Rep. Towns Statement on the Floor of the House of Representatives in Opposition to the 2012 Agriculture Appropriations Bill
WASHINGTON, DC-Representative Edolphus “Ed” Towns (D-NY10) released the following statement made today on the floor of the House of Representatives in opposition to the 2012 Agriculture Appropriations bill:
“Mr. Speaker, I rise in strong opposition to the underlying bill.
“The FY 2012 Agriculture Appropriations bill significantly reduces the amount of funds awarded to public nutrition programs such as SNAP, WIC and many other programs that lend assistance to families in economically disadvantaged communities.
“This session of Congress has been really tough for the American people. First, our nation’s seniors are threatened with potential cuts to Medicare proposed by the Ryan budget. Now, hunger programs for women and children are being targeted. It is a tough year, indeed. But I was not sent to Congress to sit back and watch these crucial programs be cut. I was sent here to fight for their existence, and to ensure that for one more day, and for one more meal, our neediest, most vulnerable communities do not have to worry about whether food can be put on the table.
“I cannot sit idly by as we destroy programs upon which citizens depend on the most to pay for $45 billion in tax breaks for millionaires and billionaires. If we get rid of tax breaks for millionaires and billionaires for one week, we would pay for the entire WIC program for a year.
“Mr. Speaker, I am greatly disturbed by the negative impact this bill will have on those individuals who depend on public assistance to feed their families. It is projected that the expected funding cut will result in 350,000 people losing their WIC benefits around the U.S. My district in New York has the 6th-highest food hardship rate in the country at 29.7%. This means that almost 30% of families do not have enough money to put food on the table.

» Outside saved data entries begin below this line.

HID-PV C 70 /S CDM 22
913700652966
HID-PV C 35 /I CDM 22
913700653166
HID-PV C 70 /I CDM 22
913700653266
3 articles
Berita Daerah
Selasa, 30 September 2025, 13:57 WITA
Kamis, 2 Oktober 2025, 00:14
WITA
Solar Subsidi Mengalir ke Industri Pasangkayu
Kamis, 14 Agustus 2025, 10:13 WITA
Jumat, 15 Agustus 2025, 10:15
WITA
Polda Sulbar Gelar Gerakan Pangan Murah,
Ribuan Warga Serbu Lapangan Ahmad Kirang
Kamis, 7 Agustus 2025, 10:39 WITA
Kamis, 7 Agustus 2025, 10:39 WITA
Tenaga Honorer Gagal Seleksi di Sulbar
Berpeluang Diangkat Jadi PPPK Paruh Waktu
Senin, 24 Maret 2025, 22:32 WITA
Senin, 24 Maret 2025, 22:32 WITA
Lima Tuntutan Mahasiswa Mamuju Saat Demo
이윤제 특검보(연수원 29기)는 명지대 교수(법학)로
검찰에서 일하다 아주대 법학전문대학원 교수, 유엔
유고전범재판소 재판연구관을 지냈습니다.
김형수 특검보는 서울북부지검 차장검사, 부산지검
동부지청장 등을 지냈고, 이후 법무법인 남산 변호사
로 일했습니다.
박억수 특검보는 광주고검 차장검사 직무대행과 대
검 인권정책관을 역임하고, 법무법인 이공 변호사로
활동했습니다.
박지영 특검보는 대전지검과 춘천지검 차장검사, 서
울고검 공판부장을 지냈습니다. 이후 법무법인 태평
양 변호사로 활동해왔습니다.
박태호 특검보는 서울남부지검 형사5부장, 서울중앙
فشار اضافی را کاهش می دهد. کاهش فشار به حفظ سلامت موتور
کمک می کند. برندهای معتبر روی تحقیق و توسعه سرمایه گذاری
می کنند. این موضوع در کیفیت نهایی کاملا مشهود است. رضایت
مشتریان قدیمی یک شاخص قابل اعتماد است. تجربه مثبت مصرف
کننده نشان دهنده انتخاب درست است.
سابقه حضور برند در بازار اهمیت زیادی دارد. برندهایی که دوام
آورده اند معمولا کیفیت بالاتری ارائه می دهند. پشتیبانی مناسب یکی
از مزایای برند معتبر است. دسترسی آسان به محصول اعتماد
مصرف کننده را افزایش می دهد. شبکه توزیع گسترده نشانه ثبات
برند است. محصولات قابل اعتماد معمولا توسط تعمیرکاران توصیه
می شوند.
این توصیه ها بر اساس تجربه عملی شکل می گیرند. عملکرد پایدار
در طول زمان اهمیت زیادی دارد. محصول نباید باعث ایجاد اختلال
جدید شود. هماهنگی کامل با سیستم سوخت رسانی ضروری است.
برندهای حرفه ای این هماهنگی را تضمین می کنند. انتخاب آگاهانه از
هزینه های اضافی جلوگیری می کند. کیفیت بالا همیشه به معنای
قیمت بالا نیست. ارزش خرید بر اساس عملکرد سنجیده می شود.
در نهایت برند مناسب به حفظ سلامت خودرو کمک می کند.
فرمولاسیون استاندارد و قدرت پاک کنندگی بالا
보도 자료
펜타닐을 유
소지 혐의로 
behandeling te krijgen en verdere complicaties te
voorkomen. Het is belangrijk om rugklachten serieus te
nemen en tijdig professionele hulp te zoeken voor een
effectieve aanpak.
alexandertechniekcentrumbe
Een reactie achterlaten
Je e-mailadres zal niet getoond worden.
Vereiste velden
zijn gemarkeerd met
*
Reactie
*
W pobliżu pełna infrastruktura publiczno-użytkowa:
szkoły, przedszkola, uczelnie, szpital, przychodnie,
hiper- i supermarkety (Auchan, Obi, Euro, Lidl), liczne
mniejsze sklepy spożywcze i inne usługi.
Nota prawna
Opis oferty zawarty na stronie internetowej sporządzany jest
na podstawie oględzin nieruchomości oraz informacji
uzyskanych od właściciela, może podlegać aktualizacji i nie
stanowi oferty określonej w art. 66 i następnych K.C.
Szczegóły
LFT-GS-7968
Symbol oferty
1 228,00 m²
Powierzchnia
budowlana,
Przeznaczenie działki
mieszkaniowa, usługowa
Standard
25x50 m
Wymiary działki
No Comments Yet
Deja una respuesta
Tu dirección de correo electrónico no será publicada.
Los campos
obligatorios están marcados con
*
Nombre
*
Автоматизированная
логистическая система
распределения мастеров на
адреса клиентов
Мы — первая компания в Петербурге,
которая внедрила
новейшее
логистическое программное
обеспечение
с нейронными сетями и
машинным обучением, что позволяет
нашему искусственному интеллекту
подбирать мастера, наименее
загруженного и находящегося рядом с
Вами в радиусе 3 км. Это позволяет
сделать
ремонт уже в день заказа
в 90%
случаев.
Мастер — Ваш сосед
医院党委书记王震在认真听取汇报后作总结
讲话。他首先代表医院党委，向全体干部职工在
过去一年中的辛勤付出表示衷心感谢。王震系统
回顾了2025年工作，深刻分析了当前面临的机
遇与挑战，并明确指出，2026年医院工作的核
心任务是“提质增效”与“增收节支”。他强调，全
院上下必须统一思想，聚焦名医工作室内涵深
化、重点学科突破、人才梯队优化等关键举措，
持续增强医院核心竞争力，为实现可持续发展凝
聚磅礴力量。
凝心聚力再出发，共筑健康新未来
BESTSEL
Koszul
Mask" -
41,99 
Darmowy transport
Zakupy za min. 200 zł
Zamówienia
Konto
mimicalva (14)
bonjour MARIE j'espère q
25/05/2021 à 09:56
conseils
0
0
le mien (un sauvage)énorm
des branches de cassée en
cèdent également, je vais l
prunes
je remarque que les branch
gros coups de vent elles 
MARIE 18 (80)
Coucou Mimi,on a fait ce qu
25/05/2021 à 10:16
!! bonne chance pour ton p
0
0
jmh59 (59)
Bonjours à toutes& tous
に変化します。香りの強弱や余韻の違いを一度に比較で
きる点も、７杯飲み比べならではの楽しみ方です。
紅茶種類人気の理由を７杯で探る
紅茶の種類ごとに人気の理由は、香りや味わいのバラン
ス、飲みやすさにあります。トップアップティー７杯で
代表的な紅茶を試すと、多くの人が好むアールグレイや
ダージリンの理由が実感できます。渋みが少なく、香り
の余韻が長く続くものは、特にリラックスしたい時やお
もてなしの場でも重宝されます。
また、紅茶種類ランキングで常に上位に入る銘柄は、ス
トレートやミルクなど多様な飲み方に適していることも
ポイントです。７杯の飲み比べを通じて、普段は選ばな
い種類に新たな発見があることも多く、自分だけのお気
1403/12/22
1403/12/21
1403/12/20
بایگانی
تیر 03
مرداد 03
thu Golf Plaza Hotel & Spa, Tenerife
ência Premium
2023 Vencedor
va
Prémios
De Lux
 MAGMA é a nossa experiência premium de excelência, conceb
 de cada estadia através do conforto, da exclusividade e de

If even one of these programs is cut, tens of thousands of New Yorkers will be affected.
“The greatest challenge before us is reducing the deficit in a way consistent with our values. On this measure, the bill fails miserably. WIC provides food to new mothers, babies and children under five who have been identified as nutritionally at risk. It represents, in any decent society, the most basic obligation we have to our fellow citizens. Nearly 50% of the babies born in our country each year rely on WIC. On top of that, it is incredibly cost-effective, serving nearly 10 million people each year, and costing less than $100 per person.
“Let’s not forget that we are here to serve the needs of our nation. Supporting this bill would be a great disservice to those who elected us to Congress. Supporting this bill will significantly cut the funding to programs that feed thousands of families in New York. Supporting this bill will lead to the devastation of many hunger programs in the city. There are many families who depend on government funding to put food on the table every night. Voting in support of this bill will only make their lives more difficult.
“I urge my colleagues to vote to protect working Americans, not millionaires and billionaires.”